4.10    Klager heeft niet, althans onvoldoende gesteld in welk belang hij rechtstreeks is of kan worden getroffen door het handelen van verweerder als bedoeld bij randnummer 2.2. Dat is ook niet gebleken. De voorzitter zal klager in dit klachtonderdeel dan ook kennelijk niet-ontvankelijk verklaren.

4.11    Op grond van het voorgaande zal de voorzitter de klacht dan ook deels (kennelijk) niet-ontvankelijk en deels kennelijk ongegrond verklaren. 

BESLISSING

De voorzitter verklaart:

-    klachtonderdelen a, b en c met toepassing van artikel 46g, eerste lid, onder a, Advocatenwet niet-ontvankelijk;

-    klachtonderdeel d met toepassing van artikel 46j, eerste lid, onder c, Advocatenwet kennelijk ongegrond;

-    het klachtonderdeel zoals weergegeven bij randnummer 2.2 met toepassing van artikel 46j, eerste lid, onder b, Advocatenwet kennelijk niet-ontvankelijk.

Aldus beslist door mr.
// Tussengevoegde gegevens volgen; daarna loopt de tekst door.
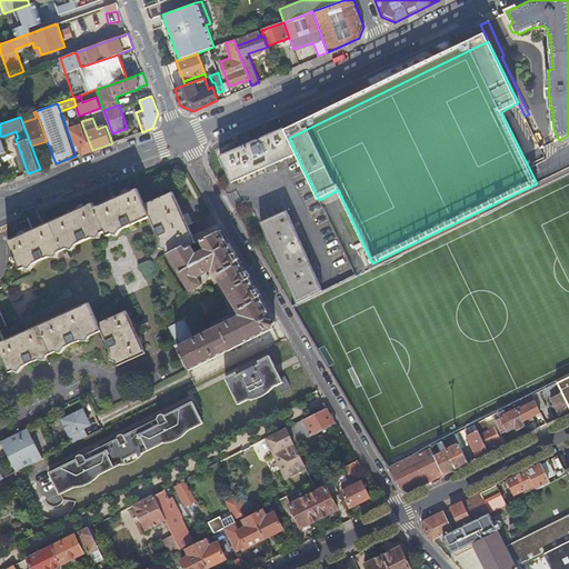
[(92,150),(82,125),(70,129),(77,146),(79,145),(80,149),(82,153),(92,150)]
G.A.F.M. Wouters, plaatsvervangend voorzitter, met bijstand van mr. N.M. van Trijp als griffier op 17 maart 2016.

Griffier     Voorzitter

Mededelingen van de griffier ter informatie.

Deze beslissing is in afschrift op 17 maart 2016 verzonden aan:

-    klager

-    verweerder

-    de deken van de Orde van Advocaten in het arrondissement Den Haag.

Ingevolge artikelen 46j en 46h van de Advocatenwet kunnen klager, verweerder en de deken van de Orde van Advocaten in het arrondissement Den Haag binnen dertig dagen na verzending van het afschrift van deze beslissing schriftelijk verzet doen bij de Raad van Discipline in het ressort Den Haag, Postbus 85491, 2508 CD Den Haag (fax: 088-2053707). Het verzet wordt ingesteld door middel van indiening van een verzetschrift (in tweevoud), waarin de gronden van het verzet voorzien van een motivering worden omschreven. De termijn van dertig dagen begint op de dag volgend op die van verzending van de beslissing. Uiterlijk op de dertigste dag van die termijn moet het verzetschrift derhalve ontvangen zijn op de griffie van de Raad van Discipline. Verlenging van de termijn van dertig dagen is niet mogelijk.

Informatie ook op raadvandiscipline.nl.